O Presidente da República é o órgão supremo do Estado que, politicamente, presta contas directamente a todos os portugueses. O Governo, sim, que resulta de investidura parlamentar, presta contas ao Parlamento.
A Constituição não deixa qualquer dúvida. A forma como é definido o Presidente da República, órgão que garante “o regular funcionamento das instituições democráticas” (art.º 120.º), coloca-o acima de todas elas. Os deputados têm poderes de “fazer perguntas ao Governo sobre quaisquer actos deste ou da Administração Pública” e para “requerer e obter do Governo ou dos órgãos de qualquer entidade pública os elementos, informações e publicações oficiais” (art.º 156.º, 1 d) e e)) – mas não têm estes poderes sobre o Presidente da República. Lendo os art.ºs 161.º, 162.º e 163.º, referentes à competência da Assembleia da República, em matéria política e legislativa, de fiscalização e quanto a outros órgãos, não há sombra de qualquer competência parlamentar quanto ao Presidente da República, salvo testemunhar a sua tomada de posse, dar assentimento a que se ausente do território nacional e promover o processo de acusação por crimes no exercício das suas funções (outro circo por que André Ventura já se aventurou, estatelando-se) – e, ao contrário, são várias as competências parlamentares quanto ao Governo e seus membros. O art.º 178.º, quanto a comissões parlamentares de inquérito, não abre qualquer excepção ao estatuto constitucional do Presidente. E os art.ºs 190.º e 191.º estipulam a responsabilidade do Governo e dos seus membros perante a Assembleia da República, não havendo, como todos bem sabemos, qualquer norma similar para o Presidente da República.

Itens listados num conjunto de dados:
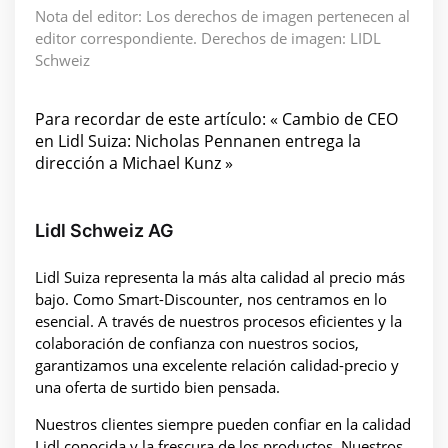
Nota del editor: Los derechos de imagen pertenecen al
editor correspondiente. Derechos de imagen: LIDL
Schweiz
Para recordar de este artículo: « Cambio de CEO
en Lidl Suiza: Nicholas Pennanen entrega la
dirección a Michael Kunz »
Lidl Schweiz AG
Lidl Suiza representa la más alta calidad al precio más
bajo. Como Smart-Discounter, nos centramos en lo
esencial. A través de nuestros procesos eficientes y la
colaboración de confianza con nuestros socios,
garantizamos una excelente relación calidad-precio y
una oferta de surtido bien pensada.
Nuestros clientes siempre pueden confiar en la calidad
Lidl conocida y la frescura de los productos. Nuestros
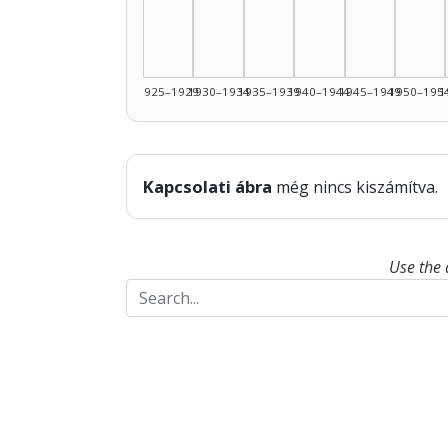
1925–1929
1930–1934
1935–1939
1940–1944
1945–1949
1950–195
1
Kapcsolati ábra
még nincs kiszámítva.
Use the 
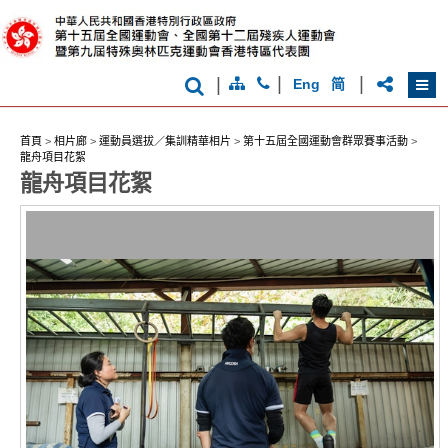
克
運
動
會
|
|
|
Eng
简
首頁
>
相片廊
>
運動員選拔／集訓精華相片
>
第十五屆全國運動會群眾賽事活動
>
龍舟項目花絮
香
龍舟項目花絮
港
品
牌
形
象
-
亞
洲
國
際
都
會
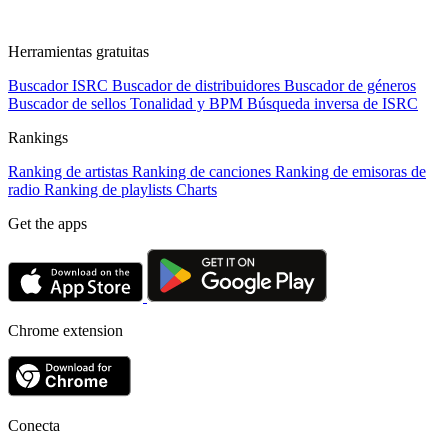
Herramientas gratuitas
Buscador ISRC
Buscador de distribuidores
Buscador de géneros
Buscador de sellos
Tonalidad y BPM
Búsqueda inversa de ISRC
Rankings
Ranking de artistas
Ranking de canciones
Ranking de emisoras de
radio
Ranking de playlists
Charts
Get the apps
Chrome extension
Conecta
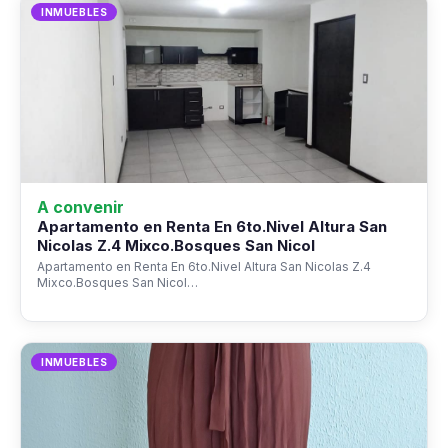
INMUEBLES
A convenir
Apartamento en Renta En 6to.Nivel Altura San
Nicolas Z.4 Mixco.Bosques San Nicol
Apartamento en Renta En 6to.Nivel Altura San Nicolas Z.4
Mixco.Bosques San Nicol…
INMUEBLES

---

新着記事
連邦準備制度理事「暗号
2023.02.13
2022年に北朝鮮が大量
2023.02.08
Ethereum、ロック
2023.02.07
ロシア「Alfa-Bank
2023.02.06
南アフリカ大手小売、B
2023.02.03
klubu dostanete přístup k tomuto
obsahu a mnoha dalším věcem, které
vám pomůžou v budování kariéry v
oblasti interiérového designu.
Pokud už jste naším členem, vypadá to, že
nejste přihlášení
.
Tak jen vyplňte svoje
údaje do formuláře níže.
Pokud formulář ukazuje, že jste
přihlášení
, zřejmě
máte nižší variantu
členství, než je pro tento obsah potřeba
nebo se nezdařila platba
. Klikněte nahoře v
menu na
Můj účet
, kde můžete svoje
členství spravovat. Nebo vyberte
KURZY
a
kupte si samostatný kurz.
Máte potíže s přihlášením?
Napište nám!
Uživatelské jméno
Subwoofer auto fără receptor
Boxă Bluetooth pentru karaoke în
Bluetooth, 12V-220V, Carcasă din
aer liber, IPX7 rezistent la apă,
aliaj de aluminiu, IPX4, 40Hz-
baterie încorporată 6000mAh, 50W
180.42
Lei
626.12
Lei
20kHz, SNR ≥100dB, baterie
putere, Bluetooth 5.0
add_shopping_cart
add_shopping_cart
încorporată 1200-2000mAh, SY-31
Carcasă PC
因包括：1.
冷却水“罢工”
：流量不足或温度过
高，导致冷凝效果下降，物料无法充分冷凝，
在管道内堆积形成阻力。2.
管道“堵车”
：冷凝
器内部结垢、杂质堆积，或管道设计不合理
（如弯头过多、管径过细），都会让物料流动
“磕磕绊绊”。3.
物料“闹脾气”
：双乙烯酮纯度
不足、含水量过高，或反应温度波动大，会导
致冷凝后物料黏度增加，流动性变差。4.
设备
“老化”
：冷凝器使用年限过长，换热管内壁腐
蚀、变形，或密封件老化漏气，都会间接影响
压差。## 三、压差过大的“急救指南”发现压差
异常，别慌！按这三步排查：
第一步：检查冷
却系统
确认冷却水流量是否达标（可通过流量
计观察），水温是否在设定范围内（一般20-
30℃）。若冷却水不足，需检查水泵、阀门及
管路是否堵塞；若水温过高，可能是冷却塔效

- Conjunto de tarefas
#1 Responda às perguntas seguintes com base no excerto sobre o Presidente da República.
(a) Perante quem presta contas o Governo?
(b) Que artigo da Constituição é citado a propósito do órgão que garante "o regular funcionamento das instituições democráticas"?
(c) Que artigos estipulam a responsabilidade do Governo e dos seus membros perante a Assembleia da República?
#2 Transcreva do excerto sobre o Presidente da República tudo desde "O Presidente da República é" até "contas ao Parlamento.".

- Lista de soluções
#1
(a) O Governo presta contas ao Parlamento.
(b) É citado o art.º 120.º.
(c) São os art.ºs 190.º e 191.º.

#2
O Presidente da República é o órgão supremo do Estado que, politicamente, presta contas directamente a todos os portugueses. O Governo, sim, que resulta de investidura parlamentar, presta contas ao Parlamento.